PNS offers a minimally invasive, reversible option that can be particularly beneficial for patients who are poor surgical candidates or who have failed to respond to conservative treatment methods adequately. In this patient, PNS was an appropriate treatment choice given her refractory pain and lack of surgical candidacy. The targeted neuromodulation achieved meaningful and sustained pain relief, significantly improving her quality of life and functional capacity without the complications associated with operative management.
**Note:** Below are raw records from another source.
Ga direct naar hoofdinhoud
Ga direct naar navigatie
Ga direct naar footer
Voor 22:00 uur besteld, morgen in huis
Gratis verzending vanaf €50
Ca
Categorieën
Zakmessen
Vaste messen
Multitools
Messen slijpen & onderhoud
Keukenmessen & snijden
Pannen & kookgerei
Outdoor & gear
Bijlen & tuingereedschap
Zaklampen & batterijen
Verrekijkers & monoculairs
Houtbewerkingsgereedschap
These outcomes support the expanding role of PNS in treating chronic cervical pain and emphasize the need for more controlled studies for more refined patient selection criteria and optimized stimulation parameters.
Conclusions
Chronic cervical neck pain is a common complaint of many patients and poses a significant challenge to treat, especially when standard conservative measures and interventional procedures fail to provide pain relief. This case highlights the effectiveness of peripheral nerve stimulation in a patient with severe, treatment-resistant cervical pain. Following a successful trial period, the patient had marked improvement in symptoms, which supports the use of PNS as a viable and minimally invasive treatment option as an alternative to surgery. While further research is needed to establish the long-term efficacy of PNS, this report contributes to the existing evidence that PNS can be utilized to decrease chronic pain refractory to conventional therapies.